La plenaria de la Cámara de Representantes aprobó este miércoles la proposición de Salvación Nacional que busca que la posesión del presidente Abelardo de la Espriella no se haga en Bogotá, como manda la tradición, sino en Cali, capital del Valle del Cauca. El respaldo fue contundente: 117 representantes votaron el sí y solo 7 lo hicieron en contra, según el reporte de la sesión.
La proposición había sido radicada por un grupo de congresistas que, en las últimas semanas, venían insistiendo en que la capital del Valle del Cauca sea la sede del acto de juramento del nuevo jefe de Estado. El argumento central que han esgrimido los impulsores es de orden simbólico: trasladar la ceremonia a Cali reconoce el peso político y económico del Pacífico colombiano en la historia reciente del país.
Para la sesión de este miércoles, la bancada promotora agotó los últimos trámites previos al debate, entre ellos la sustentación ante la mesa directiva y la lectura del texto que se puso a consideración. La votación, según el conteo entregado por Noticias Caracol, dejó ver una mayoría amplia, transversal a varias bancadas, que respaldó la iniciativa sin mayor discusión en el recinto.
El siguiente paso será el Senado de la República.
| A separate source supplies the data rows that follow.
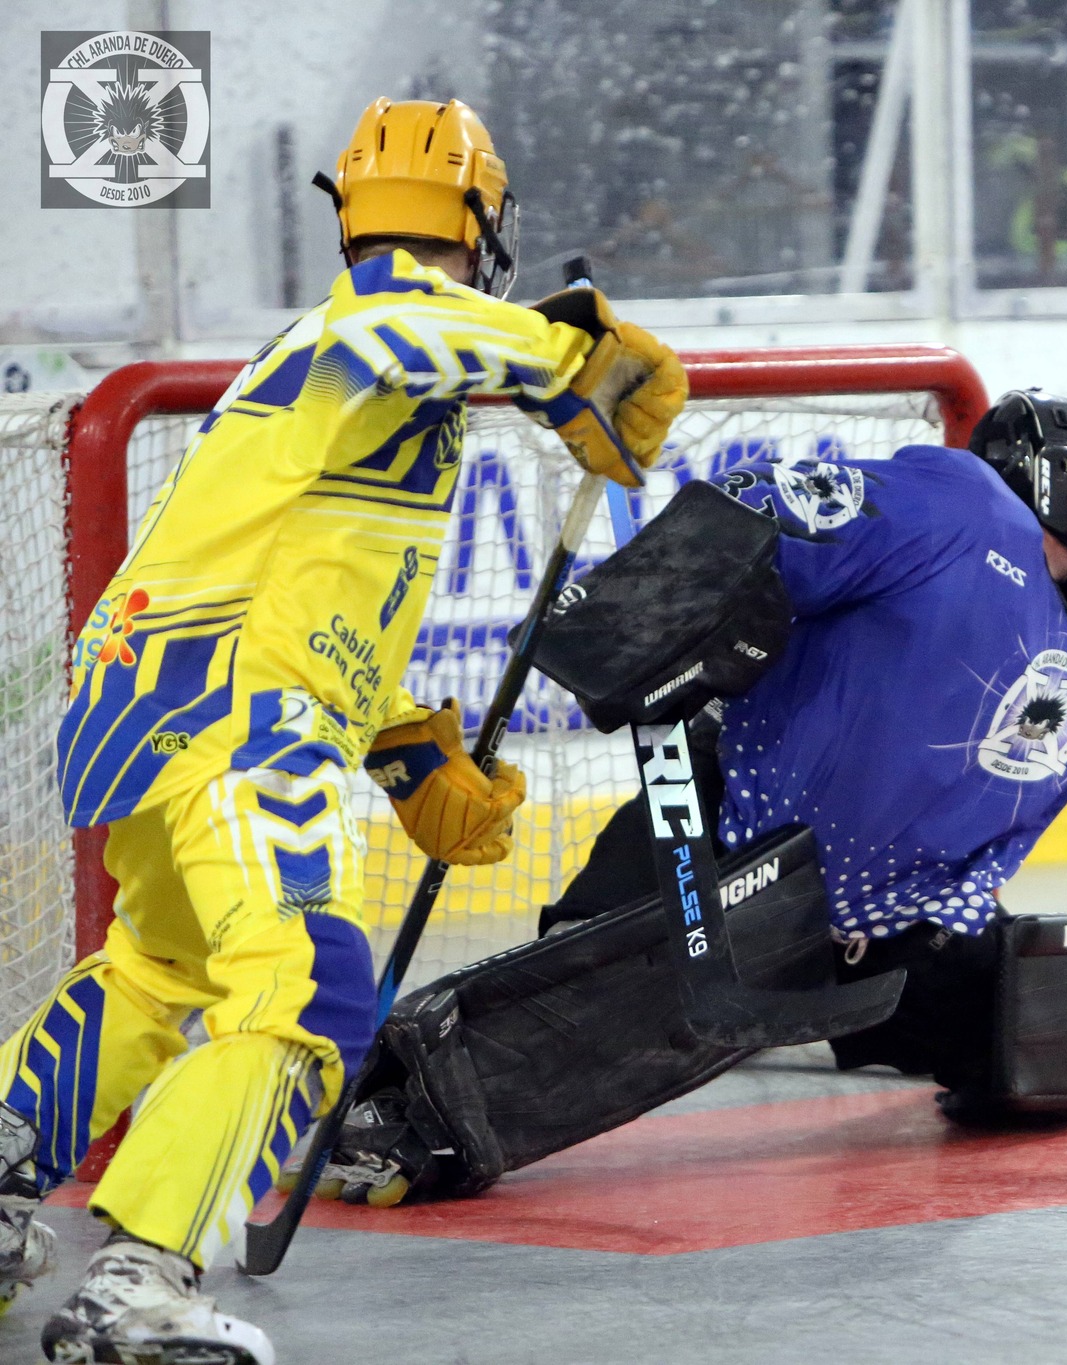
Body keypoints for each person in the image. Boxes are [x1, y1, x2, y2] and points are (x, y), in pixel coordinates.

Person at [0, 97, 685, 1364]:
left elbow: (313, 587)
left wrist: (402, 746)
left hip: (163, 699)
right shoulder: (377, 329)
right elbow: (402, 321)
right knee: (310, 986)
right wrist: (563, 353)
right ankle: (138, 1283)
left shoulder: (365, 377)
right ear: (480, 226)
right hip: (236, 711)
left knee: (160, 972)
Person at [297, 390, 1067, 1208]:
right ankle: (392, 1104)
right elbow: (771, 506)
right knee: (578, 994)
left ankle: (812, 1012)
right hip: (731, 849)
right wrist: (647, 614)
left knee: (1047, 1049)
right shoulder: (964, 505)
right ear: (1039, 471)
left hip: (897, 942)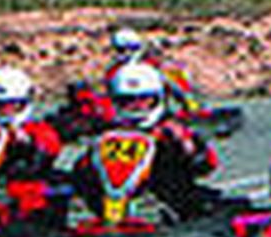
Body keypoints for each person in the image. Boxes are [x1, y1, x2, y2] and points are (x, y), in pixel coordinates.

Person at [71, 61, 220, 222]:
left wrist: (185, 145)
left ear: (157, 98)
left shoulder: (170, 129)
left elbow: (206, 164)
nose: (136, 106)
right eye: (128, 100)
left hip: (162, 194)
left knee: (200, 201)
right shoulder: (106, 132)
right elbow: (80, 168)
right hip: (111, 200)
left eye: (143, 99)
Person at [0, 64, 63, 178]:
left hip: (22, 183)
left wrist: (27, 144)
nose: (4, 112)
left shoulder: (37, 129)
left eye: (10, 106)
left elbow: (49, 144)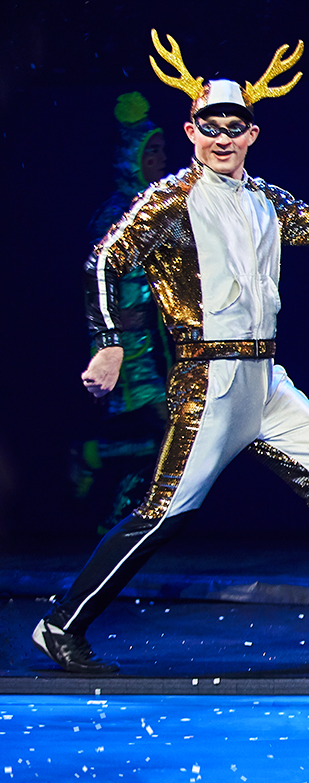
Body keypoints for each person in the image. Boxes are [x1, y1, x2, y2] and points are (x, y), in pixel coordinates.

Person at [32, 30, 309, 675]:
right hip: (207, 378)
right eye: (210, 126)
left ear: (253, 134)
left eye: (234, 127)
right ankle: (61, 624)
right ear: (190, 130)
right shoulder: (169, 200)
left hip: (267, 379)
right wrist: (109, 345)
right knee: (165, 515)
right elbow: (105, 261)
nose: (222, 137)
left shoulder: (268, 200)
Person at [70, 92, 172, 533]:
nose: (162, 158)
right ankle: (96, 457)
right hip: (129, 349)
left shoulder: (154, 205)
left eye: (163, 149)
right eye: (152, 151)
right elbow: (99, 279)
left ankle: (117, 522)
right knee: (167, 432)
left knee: (163, 439)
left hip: (155, 343)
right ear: (134, 157)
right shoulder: (117, 213)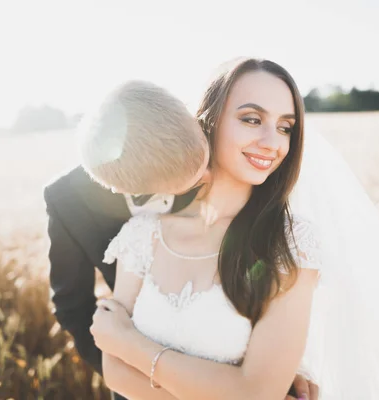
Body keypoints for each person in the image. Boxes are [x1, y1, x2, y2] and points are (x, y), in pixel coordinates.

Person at [89, 58, 379, 399]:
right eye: (252, 119)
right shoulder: (144, 235)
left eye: (285, 127)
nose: (273, 143)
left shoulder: (289, 245)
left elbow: (256, 391)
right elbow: (115, 373)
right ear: (210, 119)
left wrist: (128, 343)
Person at [44, 79, 317, 400]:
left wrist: (271, 368)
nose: (208, 178)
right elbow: (72, 307)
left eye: (205, 165)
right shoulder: (79, 204)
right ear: (134, 190)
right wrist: (119, 355)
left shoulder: (192, 137)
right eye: (192, 181)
La propuesta debe surtir el mismo procedimiento en la corporación hermana: debate en comisión, debate en plenaria y, de ser aprobada, la posterior firma del presidente del Congreso para que quede incluida dentro del protocolo de transmisión de mando. La posesión presidencial está prevista para el 7 de agosto de 2026, fecha en la que De la Espriella recibirá la banda presidencial.
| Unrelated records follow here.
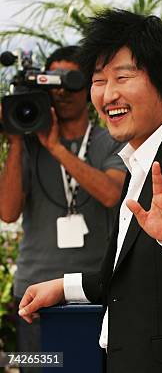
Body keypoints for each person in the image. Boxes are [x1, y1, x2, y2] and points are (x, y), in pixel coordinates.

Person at [16, 9, 162, 372]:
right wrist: (65, 287)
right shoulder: (139, 161)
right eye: (98, 81)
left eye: (123, 77)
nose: (108, 94)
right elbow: (129, 277)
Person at [0, 46, 126, 363]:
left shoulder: (110, 140)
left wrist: (55, 147)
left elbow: (111, 193)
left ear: (88, 88)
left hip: (93, 290)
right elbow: (7, 211)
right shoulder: (28, 145)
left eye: (69, 81)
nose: (61, 92)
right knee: (41, 369)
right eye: (51, 83)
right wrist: (16, 140)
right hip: (34, 292)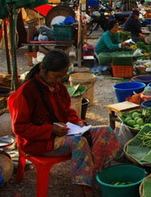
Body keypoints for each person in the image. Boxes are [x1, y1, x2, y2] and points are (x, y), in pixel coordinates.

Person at [9, 50, 120, 197]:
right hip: (38, 142)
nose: (58, 80)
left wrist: (78, 122)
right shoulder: (26, 92)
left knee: (105, 131)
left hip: (64, 133)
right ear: (43, 69)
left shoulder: (59, 88)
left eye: (62, 77)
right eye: (56, 76)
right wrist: (50, 129)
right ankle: (80, 191)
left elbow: (67, 112)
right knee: (79, 143)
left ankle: (98, 176)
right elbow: (19, 128)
La figura de la proposición de Salvación Nacional suele usarse para modificar aspectos del protocolo de la ceremonia de transmisión de mando, uno de los actos políticos más solemnes del calendario nacional. Hasta ahora, todas las posesiones desde la recuperación de la democracia en 1958 se habían realizado en Bogotá, principalmente en la Plaza de Bolívar, con transmisión desde el Capitolio Nacional.
Para los ciudadanos del Valle del Cauca, la decisión de la Cámara reabre un viejo debate sobre el centralismo en la vida institucional. Sectores cívicos y académicos habían planteado en anteriores transmisiones de mando la necesidad de descentralizar la ceremonia como un gesto de inclusión regional. Si el Senado aprueba la iniciativa, Cali sería la primera ciudad por fuera de Bogotá en albergar una posesión presidencial.
Desde el punto de vista operativo, la realización de la ceremonia fuera de Bogotá implica un despliegue adicional de seguridad, logística y protocolo a cargo de la Casa Militar, la Armada y la Policía Nacional. Cali, además, es la tercera ciudad más poblada del país y concentra la mayor actividad económica del suroccidente colombiano, lo que la convierte en una plaza con la infraestructura necesaria para recibir un evento de esa magnitud.
Falta la votación en el Senado, donde la propuesta tendrá que conseguir también mayorías para convertirse en decisión del Congreso. Una vez ambas cámaras se pronuncien, el acto se inscribirá en el protocolo oficial de la transmisión de mando, que coordina el Ministerio del Interior junto con la Secretaría Jurídica de la Presidencia de la República.
Por ahora, la jornada deja un primer mensaje político: la propuesta cuenta con un respaldo inicial amplio en la Cámara, suficiente para pensar que el trámite en el Senado puede avanzar sin tropiezos. La definición definitiva se conocerá en las próximas semanas, cuando la plenaria del Senado incluya el debate en su orden del día.